### [Bitte bearbeiten]
1/ Wann stellte der Revisionswerber laut dem Textauszug zur Revisionssache vor dem Verwaltungsgerichtshof seinen Antrag auf internationalen Schutz?
2/ Führen Sie den Textauszug zur Revisionssache vor dem Verwaltungsgerichtshof im Anschluss an seinen letzten Satz weiter.

10/01 Bundes-Verfassungsgesetz (B-VG)
10/07 Verwaltungsgerichtshof
40/01 Verwaltungsverfahren
41/02 Passrecht Fremdenrecht

Norm

AsylG 2005 §18 Abs1
AsylG 2005 §3 Abs1
B-VG Art133 Abs4
VwGG §28 Abs3
VwGG §34 Abs1
VwGVG 2014 §33 Abs1

Betreff

Der Verwaltungsgerichtshof hat durch die Vorsitzende Senatspräsidentin Dr. Büsser sowie den Hofrat Dr. Faber und die Hofrätin Dr. Funk-Leisch als Richter, unter Mitwirkung der Schriftführerin Mag.a Seiler, in der Revisionssache des S H, vertreten durch Dr. Manfred Schiffner, Rechtsanwalt in 8054 Seiersberg-Pirka, Haushamer Straße 2/4.OG, gegen das Erkenntnis des Bundesverwaltungsgerichts vom 2. Februar 2021, W195 2203622-1/11E, betreffend Angelegenheiten nach dem AsylG 2005 und dem FPG (belangte Behörde vor dem Verwaltungsgericht: Bundesamt für Fremdenwesen und Asyl), den Beschluss gefasst:

Spruch

Die Revision wird zurückgewiesen.

Begründung

1        Der Revisionswerber, ein Staatsangehöriger von Bangladesch, stellte am 9. November 2016 einen Antrag auf internationalen Schutz. Begründend gab er an, als Mitglied einer Tochterpartei der Bangladesch National Party in seinem von der gegnerischen Awami League regierten Herkunftsstaat verfolgt zu werden.

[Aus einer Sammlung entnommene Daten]
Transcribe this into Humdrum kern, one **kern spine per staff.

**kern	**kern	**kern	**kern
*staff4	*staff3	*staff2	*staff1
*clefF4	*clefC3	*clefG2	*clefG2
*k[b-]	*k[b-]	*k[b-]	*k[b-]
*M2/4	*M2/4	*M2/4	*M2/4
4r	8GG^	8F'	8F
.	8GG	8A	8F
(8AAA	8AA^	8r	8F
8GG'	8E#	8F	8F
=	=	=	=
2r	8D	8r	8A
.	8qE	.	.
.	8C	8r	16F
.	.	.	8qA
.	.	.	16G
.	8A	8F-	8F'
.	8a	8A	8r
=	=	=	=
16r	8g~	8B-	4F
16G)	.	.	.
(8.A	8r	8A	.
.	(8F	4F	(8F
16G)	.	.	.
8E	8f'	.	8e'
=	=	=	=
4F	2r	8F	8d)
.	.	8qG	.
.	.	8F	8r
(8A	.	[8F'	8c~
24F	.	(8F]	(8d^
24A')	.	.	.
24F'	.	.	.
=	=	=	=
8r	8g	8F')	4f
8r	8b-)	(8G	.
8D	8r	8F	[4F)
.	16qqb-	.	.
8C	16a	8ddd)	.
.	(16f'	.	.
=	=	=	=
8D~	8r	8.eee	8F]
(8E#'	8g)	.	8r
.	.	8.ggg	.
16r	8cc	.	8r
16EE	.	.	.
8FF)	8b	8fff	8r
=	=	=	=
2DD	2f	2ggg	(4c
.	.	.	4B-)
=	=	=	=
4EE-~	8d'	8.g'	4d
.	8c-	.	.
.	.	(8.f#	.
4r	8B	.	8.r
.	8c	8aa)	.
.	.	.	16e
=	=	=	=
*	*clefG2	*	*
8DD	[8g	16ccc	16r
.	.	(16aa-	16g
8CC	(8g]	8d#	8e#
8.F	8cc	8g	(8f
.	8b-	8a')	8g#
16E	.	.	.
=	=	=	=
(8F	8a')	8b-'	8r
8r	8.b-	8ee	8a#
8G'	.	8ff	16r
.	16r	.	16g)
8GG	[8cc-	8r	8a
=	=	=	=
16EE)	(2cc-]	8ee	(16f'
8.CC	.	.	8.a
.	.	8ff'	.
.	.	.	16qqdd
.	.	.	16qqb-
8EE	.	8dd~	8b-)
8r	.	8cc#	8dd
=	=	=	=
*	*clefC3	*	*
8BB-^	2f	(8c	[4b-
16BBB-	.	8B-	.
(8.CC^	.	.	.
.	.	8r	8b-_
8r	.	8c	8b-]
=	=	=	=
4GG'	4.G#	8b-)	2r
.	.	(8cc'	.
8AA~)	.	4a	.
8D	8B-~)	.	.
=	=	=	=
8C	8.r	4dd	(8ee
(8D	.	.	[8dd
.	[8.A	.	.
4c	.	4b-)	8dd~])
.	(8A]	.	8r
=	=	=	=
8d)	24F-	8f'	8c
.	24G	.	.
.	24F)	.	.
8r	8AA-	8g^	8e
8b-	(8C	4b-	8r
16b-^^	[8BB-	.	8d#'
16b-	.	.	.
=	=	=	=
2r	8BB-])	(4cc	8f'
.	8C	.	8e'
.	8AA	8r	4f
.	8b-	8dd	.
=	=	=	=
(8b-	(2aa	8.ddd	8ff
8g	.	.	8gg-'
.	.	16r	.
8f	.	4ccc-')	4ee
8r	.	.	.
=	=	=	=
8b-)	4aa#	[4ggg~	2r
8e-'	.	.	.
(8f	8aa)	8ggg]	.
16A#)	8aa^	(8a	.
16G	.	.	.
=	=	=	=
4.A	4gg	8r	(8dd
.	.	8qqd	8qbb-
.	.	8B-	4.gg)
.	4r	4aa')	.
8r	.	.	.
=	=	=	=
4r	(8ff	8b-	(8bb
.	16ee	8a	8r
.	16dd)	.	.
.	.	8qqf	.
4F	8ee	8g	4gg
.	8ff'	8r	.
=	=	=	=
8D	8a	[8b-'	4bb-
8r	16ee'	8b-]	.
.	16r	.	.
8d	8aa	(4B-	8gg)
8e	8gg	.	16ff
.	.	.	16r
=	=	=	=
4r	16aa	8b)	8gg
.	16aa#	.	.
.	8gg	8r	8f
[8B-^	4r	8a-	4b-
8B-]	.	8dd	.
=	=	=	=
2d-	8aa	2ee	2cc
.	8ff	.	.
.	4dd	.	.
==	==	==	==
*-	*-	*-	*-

### [Antworten der Reihe]
1/ Am 9. November 2016.

2/
2        Mit Bescheid vom 5. Juli 2018 wies das Bundesamt für Fremdenwesen und Asyl den Antrag des Revisionswerbers ab, erteilte ihm keinen Aufenthaltstitel aus berücksichtigungswürdigen Gründen, erließ gegen ihn eine Rückkehrentscheidung, stellte fest, dass seine Abschiebung nach Bangladesch zulässig sei, und legte eine Frist für die freiwillige Ausreise fest.

3        Mit dem angefochtenen Erkenntnis wies das Bundesverwaltungsgericht (BVwG) die dagegen erhobene Beschwerde des Revisionswerbers nach Durchführung einer mündlichen Verhandlung als unbegründet ab und sprach aus, dass die Revision gemäß Art. 133 Abs. 4 B-VG nicht zulässig sei.

4        Mit Beschluss vom 8. Juni 2021, E 982/2021-7, lehnte der Verfassungsgerichtshof die Behandlung der gegen dieses Erkenntnis gerichteten Beschwerde ab und trat die Beschwerde dem Verwaltungsgerichtshof zur Entscheidung ab.

5        Nach Art. 133 Abs. 4 B-VG ist gegen ein Erkenntnis des Verwaltungsgerichtes die Revision zulässig, wenn sie von der Lösung einer Rechtsfrage abhängt, der grundsätzliche Bedeutung zukommt, insbesondere weil das Erkenntnis von der Rechtsprechung des Verwaltungsgerichtshofes abweicht, eine solche Rechtsprechung fehlt oder die zu lösende Rechtsfrage in der bisherigen Rechtsprechung des Verwaltungsgerichtshofes nicht einheitlich beantwortet wird.

6        Nach § 34 Abs. 1 VwGG sind Revisionen, die sich wegen Nichtvorliegens der Voraussetzungen des Art. 133 Abs. 4 B-VG nicht zur Behandlung eignen, ohne weiteres Verfahren mit Beschluss zurückzuweisen.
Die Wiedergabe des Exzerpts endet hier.